(Data for the task)
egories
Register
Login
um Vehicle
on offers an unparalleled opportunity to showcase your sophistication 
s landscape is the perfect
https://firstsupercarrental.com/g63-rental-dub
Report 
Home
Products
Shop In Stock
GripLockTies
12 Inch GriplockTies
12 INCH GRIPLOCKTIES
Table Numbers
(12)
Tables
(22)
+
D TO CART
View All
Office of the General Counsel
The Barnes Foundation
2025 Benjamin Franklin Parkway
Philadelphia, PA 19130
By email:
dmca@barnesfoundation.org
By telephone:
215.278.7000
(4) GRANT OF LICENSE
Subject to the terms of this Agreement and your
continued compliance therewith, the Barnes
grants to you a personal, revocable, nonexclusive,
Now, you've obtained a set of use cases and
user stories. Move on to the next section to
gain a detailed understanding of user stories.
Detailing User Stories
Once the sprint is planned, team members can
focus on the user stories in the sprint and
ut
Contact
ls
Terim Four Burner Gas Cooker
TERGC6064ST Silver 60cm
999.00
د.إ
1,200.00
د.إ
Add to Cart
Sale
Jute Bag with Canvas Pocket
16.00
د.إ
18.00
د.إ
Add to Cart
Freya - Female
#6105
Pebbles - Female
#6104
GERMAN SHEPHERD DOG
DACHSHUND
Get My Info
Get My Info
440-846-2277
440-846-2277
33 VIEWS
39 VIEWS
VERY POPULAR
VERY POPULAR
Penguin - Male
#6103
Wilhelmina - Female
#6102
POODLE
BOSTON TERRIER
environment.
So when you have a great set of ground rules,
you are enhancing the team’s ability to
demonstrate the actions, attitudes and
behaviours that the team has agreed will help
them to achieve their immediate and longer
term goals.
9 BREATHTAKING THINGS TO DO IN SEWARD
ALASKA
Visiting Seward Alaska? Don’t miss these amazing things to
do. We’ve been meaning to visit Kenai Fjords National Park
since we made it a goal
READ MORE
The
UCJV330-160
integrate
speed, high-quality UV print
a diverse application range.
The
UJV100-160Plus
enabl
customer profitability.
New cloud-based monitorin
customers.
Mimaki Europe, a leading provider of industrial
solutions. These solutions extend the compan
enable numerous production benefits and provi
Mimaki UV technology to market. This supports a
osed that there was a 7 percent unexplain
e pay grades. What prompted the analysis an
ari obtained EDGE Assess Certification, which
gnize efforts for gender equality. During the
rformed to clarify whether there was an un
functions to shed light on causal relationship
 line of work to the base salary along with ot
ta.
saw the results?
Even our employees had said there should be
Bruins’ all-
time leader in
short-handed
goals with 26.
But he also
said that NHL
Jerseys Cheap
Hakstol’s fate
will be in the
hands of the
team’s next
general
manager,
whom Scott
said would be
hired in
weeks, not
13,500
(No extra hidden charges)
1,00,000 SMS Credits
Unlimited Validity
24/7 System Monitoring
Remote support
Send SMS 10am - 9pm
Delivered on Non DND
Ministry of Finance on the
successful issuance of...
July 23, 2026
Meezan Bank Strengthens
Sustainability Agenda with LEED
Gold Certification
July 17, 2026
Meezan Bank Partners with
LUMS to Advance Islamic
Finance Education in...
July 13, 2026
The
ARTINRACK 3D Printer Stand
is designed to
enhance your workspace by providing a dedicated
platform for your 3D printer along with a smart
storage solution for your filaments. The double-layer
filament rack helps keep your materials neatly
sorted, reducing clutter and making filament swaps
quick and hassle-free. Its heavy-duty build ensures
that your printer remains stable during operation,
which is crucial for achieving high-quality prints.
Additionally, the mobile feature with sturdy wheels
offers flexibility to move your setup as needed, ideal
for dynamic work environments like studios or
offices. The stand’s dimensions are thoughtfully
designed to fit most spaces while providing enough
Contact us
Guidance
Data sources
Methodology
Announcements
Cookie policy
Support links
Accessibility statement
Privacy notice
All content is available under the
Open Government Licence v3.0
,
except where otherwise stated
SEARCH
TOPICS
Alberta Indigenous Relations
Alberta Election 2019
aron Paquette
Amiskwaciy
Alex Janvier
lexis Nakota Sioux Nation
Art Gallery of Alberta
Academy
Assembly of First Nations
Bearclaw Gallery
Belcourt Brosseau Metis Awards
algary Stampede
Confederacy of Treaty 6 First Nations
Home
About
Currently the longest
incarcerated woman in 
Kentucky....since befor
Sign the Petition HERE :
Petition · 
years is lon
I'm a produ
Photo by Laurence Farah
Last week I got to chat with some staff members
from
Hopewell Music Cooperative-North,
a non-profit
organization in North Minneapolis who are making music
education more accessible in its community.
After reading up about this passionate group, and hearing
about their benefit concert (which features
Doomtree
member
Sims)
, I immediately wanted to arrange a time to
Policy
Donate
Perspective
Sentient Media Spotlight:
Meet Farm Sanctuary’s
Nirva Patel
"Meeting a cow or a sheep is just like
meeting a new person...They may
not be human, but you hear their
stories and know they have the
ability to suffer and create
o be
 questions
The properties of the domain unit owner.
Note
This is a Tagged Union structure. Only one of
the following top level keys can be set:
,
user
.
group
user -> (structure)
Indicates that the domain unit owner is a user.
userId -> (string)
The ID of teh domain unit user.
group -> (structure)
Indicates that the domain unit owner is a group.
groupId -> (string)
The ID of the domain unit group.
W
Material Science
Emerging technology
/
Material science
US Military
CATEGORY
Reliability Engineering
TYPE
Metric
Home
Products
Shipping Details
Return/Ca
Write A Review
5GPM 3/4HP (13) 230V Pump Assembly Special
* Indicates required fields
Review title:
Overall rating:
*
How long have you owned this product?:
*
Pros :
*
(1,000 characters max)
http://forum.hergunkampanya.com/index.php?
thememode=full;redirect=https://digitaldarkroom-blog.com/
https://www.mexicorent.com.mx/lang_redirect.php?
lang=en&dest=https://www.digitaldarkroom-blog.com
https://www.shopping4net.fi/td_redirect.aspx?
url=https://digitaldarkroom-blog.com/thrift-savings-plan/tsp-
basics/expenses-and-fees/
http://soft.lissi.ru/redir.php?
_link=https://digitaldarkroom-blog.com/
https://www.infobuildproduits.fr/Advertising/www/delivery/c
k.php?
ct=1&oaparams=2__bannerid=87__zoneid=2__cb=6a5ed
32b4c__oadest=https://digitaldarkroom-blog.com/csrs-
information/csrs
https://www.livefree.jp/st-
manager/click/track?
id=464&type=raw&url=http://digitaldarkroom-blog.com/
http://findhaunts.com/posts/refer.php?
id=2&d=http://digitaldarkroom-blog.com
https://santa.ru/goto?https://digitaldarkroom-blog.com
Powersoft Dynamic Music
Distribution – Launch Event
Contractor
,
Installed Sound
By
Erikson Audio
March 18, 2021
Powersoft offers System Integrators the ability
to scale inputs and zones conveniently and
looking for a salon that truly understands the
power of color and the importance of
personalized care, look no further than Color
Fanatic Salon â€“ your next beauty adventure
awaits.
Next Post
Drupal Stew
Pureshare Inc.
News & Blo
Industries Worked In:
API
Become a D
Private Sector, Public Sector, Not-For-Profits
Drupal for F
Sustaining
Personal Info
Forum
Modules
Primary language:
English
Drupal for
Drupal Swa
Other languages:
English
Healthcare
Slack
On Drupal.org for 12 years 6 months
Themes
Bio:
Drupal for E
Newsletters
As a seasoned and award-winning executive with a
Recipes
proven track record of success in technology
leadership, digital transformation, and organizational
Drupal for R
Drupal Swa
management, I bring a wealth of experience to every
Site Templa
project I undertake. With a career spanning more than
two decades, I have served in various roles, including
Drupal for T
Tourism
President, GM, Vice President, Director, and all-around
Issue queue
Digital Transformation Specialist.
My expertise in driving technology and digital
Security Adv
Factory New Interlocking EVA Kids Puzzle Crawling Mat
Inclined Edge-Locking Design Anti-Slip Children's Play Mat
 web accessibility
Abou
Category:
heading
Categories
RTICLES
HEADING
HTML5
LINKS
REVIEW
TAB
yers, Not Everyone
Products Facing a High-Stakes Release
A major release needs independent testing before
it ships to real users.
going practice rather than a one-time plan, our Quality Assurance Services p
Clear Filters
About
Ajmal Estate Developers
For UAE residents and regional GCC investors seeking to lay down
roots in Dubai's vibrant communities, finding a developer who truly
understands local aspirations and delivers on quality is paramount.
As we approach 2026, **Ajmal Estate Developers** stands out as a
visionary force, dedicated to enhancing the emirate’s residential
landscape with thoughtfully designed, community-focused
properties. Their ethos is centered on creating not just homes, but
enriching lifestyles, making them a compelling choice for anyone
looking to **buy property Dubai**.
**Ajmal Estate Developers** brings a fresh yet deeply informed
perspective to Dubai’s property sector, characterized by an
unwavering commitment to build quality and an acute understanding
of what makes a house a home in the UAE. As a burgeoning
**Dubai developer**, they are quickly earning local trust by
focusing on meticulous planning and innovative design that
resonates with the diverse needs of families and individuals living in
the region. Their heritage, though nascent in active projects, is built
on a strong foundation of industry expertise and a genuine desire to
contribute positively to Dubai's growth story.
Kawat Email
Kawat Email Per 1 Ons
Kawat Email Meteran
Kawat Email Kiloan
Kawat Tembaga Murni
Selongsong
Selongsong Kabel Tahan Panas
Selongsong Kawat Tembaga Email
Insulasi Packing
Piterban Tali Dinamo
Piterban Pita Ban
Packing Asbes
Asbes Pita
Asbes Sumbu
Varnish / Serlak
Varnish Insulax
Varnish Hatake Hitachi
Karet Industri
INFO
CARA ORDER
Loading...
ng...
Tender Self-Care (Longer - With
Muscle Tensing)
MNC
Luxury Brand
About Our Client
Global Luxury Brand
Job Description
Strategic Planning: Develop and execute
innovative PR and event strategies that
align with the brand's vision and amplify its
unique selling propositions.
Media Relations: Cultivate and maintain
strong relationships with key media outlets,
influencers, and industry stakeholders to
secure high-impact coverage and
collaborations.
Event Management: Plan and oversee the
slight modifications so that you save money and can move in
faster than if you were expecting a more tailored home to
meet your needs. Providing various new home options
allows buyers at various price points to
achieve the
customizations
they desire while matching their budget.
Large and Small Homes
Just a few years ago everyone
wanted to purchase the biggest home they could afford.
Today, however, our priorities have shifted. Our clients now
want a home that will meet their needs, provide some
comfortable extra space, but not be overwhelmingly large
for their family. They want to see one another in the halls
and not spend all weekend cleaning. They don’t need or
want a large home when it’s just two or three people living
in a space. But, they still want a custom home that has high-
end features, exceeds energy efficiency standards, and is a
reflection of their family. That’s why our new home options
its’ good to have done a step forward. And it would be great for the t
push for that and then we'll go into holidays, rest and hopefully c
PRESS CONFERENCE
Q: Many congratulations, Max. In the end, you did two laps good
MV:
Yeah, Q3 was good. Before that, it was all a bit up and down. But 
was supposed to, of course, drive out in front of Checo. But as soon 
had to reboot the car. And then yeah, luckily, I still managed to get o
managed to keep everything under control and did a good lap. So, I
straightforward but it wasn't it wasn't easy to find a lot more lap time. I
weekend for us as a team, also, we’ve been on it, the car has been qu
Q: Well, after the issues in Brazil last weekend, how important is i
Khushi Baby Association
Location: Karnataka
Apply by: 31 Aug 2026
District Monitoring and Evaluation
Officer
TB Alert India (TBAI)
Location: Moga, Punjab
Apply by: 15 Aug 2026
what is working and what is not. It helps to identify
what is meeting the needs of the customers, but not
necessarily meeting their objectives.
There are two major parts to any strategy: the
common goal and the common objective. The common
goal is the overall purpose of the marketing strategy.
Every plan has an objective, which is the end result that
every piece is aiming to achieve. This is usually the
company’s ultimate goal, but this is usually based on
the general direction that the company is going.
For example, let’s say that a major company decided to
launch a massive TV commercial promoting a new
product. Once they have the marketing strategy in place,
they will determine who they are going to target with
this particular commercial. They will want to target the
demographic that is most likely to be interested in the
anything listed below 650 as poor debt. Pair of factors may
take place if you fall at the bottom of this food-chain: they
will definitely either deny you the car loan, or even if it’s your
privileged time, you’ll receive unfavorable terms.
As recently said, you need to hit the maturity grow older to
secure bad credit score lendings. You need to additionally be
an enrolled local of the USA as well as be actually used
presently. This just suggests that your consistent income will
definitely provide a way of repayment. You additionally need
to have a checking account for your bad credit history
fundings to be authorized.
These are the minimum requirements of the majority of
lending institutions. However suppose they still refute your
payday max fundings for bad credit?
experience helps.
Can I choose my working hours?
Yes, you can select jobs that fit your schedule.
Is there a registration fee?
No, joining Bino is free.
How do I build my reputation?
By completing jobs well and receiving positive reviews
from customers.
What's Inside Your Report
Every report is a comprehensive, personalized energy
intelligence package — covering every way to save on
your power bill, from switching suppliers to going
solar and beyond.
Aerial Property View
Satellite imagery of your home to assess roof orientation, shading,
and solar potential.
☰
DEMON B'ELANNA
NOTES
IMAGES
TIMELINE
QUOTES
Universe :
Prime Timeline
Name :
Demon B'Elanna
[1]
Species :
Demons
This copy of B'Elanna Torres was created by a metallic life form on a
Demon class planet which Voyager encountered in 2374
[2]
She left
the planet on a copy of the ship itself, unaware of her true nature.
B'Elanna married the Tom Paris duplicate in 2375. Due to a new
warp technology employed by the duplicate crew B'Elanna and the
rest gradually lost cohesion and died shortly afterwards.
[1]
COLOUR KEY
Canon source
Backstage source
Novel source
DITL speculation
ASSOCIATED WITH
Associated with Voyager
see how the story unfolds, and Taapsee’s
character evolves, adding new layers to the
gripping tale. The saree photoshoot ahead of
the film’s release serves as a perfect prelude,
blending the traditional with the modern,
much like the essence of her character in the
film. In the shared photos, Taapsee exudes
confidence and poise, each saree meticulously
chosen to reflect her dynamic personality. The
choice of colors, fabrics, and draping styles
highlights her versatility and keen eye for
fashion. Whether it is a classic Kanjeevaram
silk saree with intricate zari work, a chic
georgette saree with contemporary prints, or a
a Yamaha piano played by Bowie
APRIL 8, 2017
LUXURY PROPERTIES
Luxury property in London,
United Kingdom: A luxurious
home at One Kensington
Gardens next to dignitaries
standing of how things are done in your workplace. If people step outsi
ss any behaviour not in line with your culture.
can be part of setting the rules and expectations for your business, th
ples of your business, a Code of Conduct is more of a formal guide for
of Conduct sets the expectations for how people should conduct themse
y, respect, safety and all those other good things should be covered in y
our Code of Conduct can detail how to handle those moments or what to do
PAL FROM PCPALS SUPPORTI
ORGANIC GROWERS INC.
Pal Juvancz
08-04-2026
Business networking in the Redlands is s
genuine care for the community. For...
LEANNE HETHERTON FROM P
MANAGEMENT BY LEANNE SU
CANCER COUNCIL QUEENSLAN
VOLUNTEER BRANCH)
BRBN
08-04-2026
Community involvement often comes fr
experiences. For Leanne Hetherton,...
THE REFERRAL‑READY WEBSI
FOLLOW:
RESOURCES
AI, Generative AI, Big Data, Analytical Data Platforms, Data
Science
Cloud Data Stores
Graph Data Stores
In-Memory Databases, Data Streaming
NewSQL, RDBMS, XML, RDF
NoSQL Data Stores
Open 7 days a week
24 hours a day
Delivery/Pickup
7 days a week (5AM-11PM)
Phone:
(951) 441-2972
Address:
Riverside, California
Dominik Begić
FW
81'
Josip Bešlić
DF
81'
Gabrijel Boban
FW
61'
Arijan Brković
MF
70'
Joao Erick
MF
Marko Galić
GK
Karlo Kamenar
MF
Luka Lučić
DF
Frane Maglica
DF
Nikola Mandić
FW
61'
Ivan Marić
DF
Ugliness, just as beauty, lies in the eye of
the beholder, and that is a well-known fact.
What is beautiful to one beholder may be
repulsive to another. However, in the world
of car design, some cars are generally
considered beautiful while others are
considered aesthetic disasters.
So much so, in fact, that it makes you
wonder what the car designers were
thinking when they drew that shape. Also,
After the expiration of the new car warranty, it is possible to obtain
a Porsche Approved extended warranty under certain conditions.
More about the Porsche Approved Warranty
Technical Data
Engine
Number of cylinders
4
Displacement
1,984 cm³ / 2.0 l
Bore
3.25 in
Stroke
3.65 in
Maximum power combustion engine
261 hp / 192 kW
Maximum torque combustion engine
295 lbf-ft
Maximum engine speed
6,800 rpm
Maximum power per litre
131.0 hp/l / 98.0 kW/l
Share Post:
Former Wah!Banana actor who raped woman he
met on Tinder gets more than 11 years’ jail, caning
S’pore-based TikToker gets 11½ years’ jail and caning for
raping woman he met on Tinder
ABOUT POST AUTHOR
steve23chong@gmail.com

(Work instructions) Report how many lines in the listing above include the word "structure". Give nothing but the number.

(The answer) 3